The steps for developing the actual plugin script are as follows:

  • Plugin scripts are placed in pymunin/plugins by default.
  • New plugins are implemented by extending the MuninPlugin class in pymunin. You can check the plugin scripts in pymunin/plugins for working examples.
  • The plugin_name property of MuninPlugin class must be set to the name of the plugin.
  • Graph Objects are registered to the plugin in the constructor of the plugin class.
  • Code for creating graph objects which are instances of the MuninGraph class are placed in the constructor of the plugin class.
  • Code for adding fields to the graph using the addField method of the MuninGraph class is placed in the constructor of the plugin class.
  • Code for registering the graphs to plugin using the appendGraph method of the MuninPlugin class is placed in the constructor of the plugin class.
  • The retrieveVals method of the plugin class is overwritten to retrieve data points and to associate values with the graph fields using the setGraphVal method of the MuninPlugin class.
  • The muninMain function in /plugins/pymunin is called with the plugin class as argument for initializing the main method of plugin.


PyMunin has been developed by Ali Onur Uyar ([aouyar @ GitHub] (https://github.com/aouyar)).

Some of the people that have knowingly or unknowingly contributed to the development are:

  • Initial packaging of the code was done by Mark Lavin.

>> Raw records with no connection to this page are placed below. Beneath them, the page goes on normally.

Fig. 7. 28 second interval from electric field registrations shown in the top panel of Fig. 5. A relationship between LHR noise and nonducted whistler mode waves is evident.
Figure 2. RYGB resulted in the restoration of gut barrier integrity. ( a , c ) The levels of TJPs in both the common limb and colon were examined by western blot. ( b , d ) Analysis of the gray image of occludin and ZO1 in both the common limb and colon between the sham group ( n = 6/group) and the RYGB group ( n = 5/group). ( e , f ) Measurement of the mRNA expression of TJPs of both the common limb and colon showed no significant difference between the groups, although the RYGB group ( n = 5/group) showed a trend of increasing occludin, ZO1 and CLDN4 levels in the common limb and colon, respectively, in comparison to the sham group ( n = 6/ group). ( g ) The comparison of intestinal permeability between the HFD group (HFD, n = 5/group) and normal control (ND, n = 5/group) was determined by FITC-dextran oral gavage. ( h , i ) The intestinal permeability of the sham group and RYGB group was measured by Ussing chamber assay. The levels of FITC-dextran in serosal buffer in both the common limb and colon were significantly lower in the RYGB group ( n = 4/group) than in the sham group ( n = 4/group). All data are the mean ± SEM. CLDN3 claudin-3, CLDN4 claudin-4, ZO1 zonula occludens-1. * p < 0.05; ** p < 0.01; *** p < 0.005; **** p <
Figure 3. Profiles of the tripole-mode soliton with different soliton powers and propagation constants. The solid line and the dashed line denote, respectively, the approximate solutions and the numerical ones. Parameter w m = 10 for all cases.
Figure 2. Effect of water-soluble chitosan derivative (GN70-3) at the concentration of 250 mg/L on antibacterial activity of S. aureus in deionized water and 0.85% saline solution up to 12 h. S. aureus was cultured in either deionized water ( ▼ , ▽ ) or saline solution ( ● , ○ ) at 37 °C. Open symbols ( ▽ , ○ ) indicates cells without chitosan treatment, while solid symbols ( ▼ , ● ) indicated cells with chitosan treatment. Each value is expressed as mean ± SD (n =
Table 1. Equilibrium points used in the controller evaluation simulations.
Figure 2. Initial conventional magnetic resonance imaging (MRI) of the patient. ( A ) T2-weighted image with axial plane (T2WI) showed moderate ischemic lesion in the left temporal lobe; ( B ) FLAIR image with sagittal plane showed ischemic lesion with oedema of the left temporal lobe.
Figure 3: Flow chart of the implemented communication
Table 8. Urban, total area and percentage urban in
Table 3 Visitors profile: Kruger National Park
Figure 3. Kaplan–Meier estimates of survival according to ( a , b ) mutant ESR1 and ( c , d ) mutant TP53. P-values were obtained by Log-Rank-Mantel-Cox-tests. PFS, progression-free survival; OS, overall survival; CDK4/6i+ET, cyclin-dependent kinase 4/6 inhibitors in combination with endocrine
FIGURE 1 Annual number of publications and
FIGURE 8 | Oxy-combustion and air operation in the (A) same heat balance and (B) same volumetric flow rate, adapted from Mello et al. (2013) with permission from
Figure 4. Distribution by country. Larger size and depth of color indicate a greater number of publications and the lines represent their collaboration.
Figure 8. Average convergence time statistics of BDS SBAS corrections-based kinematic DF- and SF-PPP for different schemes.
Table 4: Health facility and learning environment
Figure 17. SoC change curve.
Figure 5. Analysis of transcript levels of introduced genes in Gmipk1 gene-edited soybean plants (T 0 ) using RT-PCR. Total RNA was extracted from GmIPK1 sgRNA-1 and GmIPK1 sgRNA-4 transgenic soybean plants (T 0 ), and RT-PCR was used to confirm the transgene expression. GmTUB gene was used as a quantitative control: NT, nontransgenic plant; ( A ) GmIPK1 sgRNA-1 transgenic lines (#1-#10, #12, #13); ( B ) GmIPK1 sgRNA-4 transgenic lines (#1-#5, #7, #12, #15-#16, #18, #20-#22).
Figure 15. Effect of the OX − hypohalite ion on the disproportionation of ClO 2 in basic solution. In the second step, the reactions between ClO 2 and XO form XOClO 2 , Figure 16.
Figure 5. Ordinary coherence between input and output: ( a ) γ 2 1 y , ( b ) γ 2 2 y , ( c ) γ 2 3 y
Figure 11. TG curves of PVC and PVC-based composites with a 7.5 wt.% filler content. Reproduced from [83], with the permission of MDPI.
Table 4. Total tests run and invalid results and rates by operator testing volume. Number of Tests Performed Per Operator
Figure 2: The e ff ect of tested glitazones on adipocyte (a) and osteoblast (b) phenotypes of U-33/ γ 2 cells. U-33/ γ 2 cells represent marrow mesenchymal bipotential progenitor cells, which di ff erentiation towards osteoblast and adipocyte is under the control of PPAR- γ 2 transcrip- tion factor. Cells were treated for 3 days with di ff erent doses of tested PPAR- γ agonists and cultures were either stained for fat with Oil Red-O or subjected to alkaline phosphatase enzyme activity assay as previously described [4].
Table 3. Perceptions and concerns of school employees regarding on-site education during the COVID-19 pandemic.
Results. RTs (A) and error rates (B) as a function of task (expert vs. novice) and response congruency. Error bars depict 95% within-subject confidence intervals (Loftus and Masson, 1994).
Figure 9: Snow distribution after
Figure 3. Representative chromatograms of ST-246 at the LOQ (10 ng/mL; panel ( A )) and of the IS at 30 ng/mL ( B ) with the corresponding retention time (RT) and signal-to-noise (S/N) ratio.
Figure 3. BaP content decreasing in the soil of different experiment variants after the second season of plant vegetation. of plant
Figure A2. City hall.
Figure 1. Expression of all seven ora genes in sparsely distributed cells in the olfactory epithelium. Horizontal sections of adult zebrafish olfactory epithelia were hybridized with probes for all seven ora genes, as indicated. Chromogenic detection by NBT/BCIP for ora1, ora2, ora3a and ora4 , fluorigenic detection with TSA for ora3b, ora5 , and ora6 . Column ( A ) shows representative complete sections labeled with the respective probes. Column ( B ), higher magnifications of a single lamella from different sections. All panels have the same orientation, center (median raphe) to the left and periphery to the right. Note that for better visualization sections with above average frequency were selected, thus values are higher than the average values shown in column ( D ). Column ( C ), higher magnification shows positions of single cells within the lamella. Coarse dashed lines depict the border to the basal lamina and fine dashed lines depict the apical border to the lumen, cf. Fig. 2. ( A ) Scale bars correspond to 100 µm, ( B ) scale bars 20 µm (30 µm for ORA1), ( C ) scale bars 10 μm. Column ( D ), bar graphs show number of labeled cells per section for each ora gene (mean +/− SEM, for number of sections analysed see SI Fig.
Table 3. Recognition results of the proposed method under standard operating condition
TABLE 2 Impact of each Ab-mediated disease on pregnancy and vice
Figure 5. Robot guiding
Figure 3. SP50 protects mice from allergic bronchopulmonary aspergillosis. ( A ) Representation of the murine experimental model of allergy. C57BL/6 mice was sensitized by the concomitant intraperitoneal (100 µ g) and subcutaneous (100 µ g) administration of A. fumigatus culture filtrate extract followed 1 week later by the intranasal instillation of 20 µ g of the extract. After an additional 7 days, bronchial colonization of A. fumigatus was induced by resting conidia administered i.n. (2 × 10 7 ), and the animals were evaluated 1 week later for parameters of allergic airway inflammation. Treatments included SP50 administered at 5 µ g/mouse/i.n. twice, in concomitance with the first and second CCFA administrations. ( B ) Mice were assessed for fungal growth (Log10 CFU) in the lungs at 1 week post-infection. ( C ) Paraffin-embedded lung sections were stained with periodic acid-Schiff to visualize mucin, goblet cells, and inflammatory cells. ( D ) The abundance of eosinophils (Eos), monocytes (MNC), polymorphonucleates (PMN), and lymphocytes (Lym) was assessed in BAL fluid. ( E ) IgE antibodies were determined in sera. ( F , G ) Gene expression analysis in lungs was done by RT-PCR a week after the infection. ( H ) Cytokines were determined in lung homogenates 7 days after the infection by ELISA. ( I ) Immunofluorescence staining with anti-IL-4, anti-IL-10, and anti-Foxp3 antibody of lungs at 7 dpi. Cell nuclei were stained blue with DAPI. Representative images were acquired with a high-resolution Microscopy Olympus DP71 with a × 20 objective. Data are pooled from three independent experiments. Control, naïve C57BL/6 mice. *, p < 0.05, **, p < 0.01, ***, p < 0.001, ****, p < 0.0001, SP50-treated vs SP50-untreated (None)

PyMunin is installable using pip or easy_install thanks to Mark. :-)
  • PyMunin has been packaged for Fedora and Red Hat Enterprise Linux by Matthias Runge.
  • The initial design of the solution was inspired by python-munin by Samuel Stauffer.
  • The Rackspace Cloud plugin was initially developed by Brian Welsh. and it is the first plugin that has been contributed to the project.
  • Sebastian Rojo has contributed many improvements to the Asterisk Plugin.
  • Preston Mason has made significant contributions to the Varnish Cache and PHP APC Cache Plugins.
  • Many plugins were inspired by existing _Munin Plugins_developed by other people. (Before developing any plugins, I always try to check existing solutions.)
  • Many people have contributed by testing the plugins and identifying issues.

I hope that more people will be using PyMunin for developing plugins in the future.


PyMunin is copyrighted free software made available under the terms of the GPL License Version 3 or later.

See the file COPYING that acompanies the code for full licensing information.